Work to be completed
Starting at the top of the entries, restate word for word each line up to and including the one with "index mcp: (1133, 713)".
BEGIN Input records
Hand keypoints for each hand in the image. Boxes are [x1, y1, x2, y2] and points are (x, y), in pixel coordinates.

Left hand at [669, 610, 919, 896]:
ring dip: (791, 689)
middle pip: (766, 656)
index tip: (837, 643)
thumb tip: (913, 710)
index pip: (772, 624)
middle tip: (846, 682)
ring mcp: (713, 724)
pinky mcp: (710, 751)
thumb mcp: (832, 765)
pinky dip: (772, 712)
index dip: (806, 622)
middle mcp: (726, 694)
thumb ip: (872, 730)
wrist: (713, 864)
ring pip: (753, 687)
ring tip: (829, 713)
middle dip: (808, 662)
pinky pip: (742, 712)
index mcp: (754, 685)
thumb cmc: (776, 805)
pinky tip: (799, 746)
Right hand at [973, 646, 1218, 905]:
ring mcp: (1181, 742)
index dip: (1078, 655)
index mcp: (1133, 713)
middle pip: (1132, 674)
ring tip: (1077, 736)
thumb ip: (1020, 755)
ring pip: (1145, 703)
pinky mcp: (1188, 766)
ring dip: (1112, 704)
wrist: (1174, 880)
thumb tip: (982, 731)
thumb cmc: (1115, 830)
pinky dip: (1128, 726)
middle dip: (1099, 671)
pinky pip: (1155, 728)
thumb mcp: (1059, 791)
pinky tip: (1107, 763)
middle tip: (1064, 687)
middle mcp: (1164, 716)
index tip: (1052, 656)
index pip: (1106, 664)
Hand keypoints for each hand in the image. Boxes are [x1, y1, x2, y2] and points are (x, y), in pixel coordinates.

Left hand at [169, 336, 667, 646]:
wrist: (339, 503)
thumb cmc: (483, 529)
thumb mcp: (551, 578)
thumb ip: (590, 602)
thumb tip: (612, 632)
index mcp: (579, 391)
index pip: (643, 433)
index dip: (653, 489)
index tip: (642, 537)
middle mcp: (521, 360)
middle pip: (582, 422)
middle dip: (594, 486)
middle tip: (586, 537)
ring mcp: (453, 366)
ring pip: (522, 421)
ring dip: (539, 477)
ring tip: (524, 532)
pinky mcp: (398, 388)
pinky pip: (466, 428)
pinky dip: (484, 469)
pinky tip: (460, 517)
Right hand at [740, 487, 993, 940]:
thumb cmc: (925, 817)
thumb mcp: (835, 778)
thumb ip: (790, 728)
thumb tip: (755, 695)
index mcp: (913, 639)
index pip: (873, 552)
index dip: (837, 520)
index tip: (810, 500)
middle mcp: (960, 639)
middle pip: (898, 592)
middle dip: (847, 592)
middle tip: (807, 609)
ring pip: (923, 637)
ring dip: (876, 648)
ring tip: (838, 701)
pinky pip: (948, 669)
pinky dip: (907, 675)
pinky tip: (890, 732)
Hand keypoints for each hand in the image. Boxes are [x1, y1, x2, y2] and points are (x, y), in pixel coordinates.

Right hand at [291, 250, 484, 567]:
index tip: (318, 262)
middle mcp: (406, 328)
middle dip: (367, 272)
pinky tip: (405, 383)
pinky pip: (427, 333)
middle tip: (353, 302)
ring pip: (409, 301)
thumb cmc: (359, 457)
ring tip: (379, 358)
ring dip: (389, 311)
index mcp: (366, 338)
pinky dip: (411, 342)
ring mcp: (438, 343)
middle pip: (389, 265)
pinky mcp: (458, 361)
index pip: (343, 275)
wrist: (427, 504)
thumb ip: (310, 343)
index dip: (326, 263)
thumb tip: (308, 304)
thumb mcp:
END Input records
Result of the exercise
Hand keypoints for each hand in the image. Boxes are [x1, y1, x2, y2] and points are (x, y), in pixel coordinates.

Left hand at [669, 610, 919, 896]:
ring dip: (791, 689)
middle pip: (766, 656)
index tip: (837, 643)
thumb tip: (913, 710)
index pip: (772, 624)
middle tip: (846, 682)
ring mcp: (713, 724)
pinky mcp: (710, 751)
thumb mcp: (832, 765)
pinky dip: (772, 712)
index dip: (806, 622)
middle mcp: (726, 694)
thumb ip: (872, 730)
wrist: (713, 864)
ring pip: (753, 687)
ring tip: (829, 713)
middle dip: (808, 662)
pinky pip: (742, 712)
index mcp: (754, 685)
thumb cmc: (776, 805)
pinky tip: (799, 746)
Right hand at [973, 646, 1218, 905]:
ring mcp: (1181, 742)
index dip: (1078, 655)
index mcp: (1133, 713)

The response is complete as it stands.